There are the following Notebooks:
- Notebook_synteticdata.Rmd for comparing several methods on synthetic data in terms of estimation/imputation.
- Notebook_realdata.Rmd for comparing several methods on real data in terms of imputation (by adding additional MNAR values and computing the prediction error for those values).
The code to reproduce the simulations of the paper is available in:
- Simulations_Toy.R for Figure 2 (simple setting n=1000, p=10, r=2, 7 self-masked MNAR missing variable).
- Simulations_noise.R for Figures 5, 6 and 7 (testing the robustness to the noise).
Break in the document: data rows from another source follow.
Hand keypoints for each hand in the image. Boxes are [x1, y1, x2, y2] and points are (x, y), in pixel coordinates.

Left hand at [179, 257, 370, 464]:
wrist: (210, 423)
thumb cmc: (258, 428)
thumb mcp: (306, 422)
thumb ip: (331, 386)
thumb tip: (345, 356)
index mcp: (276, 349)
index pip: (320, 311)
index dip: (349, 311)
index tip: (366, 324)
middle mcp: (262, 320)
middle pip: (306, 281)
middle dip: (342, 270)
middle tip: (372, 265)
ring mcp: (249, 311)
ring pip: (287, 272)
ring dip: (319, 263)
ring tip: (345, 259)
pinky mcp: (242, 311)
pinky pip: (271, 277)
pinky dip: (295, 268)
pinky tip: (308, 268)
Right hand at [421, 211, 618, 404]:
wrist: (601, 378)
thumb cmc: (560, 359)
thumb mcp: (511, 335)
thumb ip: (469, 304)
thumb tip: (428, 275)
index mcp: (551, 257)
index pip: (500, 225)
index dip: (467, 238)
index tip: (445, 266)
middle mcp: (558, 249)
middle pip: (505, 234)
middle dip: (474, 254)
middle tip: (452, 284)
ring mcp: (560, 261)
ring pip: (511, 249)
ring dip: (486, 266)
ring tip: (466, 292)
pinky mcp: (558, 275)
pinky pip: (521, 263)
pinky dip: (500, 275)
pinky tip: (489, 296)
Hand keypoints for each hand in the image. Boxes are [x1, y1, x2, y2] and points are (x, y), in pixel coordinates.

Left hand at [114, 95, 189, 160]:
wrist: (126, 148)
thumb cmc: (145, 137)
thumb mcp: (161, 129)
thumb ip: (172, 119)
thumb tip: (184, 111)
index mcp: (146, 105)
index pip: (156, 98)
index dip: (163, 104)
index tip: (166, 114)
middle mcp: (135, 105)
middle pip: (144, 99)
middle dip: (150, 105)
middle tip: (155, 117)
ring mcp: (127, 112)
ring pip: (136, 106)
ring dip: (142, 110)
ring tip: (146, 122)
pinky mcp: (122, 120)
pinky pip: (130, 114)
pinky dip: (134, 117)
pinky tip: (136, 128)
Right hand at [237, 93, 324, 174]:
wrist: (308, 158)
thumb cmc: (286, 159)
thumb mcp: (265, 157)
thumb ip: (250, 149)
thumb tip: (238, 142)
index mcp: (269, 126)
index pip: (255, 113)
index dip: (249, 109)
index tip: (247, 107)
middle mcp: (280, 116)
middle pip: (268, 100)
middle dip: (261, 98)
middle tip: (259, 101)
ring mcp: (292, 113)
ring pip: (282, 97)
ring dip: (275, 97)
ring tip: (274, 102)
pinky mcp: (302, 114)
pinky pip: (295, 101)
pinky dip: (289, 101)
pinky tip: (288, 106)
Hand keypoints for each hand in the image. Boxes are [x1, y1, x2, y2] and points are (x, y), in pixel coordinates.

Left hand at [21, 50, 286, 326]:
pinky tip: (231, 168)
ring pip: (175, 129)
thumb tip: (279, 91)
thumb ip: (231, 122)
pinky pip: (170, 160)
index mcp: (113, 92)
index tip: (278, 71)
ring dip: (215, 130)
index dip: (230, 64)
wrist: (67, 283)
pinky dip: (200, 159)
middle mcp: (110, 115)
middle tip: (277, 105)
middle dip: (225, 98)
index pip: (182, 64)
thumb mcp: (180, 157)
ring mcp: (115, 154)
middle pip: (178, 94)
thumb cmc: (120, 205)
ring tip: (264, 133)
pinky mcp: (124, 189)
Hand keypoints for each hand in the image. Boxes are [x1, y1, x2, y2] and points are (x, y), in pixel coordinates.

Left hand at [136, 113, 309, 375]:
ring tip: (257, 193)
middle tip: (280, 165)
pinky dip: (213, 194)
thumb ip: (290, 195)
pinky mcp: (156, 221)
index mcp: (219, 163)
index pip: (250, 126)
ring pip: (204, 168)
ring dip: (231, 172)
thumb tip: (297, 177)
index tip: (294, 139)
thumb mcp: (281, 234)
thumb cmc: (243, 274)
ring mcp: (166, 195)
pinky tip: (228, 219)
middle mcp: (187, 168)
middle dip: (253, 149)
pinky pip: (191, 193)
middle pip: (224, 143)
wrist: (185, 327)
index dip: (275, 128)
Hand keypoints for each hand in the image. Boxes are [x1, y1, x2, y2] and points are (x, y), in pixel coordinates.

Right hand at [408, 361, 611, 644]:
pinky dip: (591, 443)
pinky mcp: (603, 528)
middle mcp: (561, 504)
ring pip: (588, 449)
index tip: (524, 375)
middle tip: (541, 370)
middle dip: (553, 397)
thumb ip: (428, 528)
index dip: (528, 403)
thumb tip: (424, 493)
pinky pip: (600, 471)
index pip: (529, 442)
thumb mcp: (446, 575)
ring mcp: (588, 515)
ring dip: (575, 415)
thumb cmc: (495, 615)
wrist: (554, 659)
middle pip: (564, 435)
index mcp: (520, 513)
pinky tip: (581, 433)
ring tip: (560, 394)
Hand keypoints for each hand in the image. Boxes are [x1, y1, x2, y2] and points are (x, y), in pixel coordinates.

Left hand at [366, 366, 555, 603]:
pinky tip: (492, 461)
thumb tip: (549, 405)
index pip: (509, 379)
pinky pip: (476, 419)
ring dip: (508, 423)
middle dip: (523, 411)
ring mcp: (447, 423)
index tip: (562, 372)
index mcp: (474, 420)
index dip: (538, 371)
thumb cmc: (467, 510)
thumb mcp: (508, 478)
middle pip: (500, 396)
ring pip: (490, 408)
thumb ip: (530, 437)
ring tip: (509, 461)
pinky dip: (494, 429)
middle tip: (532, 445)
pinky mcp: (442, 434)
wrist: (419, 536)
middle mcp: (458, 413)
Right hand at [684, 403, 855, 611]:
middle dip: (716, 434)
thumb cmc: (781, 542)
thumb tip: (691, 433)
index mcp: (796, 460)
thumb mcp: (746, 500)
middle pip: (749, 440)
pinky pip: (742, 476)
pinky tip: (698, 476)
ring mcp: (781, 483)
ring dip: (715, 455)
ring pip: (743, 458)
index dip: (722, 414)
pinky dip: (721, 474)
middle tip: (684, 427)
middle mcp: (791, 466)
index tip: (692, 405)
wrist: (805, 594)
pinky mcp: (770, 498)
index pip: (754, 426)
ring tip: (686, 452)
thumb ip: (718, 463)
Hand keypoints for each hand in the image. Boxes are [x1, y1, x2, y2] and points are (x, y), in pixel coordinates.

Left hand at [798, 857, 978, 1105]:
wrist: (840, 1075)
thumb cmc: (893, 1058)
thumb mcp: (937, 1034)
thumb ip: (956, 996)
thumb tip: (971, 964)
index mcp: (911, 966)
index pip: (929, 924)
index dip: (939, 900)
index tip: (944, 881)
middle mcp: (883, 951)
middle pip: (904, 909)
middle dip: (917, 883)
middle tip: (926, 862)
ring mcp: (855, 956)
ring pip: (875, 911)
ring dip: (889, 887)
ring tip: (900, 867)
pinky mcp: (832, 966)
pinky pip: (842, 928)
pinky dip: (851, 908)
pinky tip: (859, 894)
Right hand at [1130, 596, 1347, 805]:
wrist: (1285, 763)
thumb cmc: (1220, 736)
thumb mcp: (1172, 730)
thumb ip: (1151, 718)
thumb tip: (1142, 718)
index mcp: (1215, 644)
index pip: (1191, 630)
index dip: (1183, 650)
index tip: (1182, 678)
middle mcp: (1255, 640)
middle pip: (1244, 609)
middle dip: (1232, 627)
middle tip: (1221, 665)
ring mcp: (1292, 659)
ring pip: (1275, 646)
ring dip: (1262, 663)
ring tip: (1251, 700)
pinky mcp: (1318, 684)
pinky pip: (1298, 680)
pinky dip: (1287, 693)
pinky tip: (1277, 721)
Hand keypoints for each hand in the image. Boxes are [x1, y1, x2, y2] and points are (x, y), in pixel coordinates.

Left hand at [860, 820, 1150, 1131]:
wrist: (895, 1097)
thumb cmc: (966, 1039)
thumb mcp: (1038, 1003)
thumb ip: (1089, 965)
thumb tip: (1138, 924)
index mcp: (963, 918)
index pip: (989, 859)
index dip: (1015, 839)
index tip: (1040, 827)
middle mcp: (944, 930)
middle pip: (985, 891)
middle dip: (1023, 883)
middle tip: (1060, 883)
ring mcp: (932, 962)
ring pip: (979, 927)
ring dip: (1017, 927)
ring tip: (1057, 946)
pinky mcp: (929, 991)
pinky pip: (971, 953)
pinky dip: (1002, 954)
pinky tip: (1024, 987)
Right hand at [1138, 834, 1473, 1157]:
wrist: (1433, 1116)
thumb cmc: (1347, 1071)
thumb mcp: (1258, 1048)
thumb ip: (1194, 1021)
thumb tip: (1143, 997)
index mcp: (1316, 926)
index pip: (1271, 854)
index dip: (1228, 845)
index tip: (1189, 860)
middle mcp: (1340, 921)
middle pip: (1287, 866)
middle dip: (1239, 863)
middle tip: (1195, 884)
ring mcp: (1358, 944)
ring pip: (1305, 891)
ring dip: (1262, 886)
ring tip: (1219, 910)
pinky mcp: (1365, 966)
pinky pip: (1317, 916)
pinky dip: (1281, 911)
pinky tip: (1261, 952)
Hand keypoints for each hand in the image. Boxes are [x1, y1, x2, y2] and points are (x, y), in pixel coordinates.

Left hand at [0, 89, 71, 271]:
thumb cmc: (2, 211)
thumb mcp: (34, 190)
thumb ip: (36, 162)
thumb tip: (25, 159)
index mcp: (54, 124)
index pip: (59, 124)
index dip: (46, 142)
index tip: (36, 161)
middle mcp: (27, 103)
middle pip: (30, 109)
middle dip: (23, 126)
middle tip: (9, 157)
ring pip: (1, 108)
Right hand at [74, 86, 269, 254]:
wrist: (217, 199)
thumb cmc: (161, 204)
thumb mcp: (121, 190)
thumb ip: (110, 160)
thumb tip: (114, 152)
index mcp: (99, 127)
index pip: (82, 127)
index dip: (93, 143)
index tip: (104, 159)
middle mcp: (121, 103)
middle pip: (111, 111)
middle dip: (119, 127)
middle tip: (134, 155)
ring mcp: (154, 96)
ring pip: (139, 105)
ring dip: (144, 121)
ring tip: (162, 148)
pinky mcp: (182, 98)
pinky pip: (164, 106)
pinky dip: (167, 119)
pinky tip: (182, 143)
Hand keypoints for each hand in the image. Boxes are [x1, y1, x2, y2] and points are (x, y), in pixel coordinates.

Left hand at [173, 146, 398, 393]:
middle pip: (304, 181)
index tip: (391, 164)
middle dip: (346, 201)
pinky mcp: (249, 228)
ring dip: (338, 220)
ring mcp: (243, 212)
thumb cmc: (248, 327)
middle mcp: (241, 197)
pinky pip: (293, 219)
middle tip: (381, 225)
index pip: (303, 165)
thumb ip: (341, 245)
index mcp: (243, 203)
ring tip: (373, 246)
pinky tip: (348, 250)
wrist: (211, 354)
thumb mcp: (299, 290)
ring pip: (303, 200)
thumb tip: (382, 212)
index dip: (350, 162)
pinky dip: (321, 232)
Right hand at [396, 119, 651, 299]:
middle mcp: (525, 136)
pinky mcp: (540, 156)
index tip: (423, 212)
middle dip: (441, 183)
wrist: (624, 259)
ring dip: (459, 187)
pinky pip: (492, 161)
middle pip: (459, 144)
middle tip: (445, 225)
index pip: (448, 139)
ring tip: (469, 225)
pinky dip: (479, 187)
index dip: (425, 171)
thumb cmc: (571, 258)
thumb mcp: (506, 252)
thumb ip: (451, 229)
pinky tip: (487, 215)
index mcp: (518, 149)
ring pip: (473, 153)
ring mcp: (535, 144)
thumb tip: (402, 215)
- Simulations_percentageNA.R for Figure 8 (varying the percentage of missing values).
- Simulations_fixedeffect.R for Figure 9 (misspecification to the PPCA model, by considering a fixed effect model).
- Simulations_misspe_rank.R for Figure 10 (misspecification to the rank).
- Simulations_MNARgeneral.R for Figure 11 (the missing variables are MNAR (and not self-masked MNAR)).
- Simulations_HighDimension.R for Figures 12, 13, 14, 15, 16 and 17 (higher dimension setting, n=1000, p=50).
- Simulations_MNARparam_parallel.R (if Method (iv) MNARparam is compared).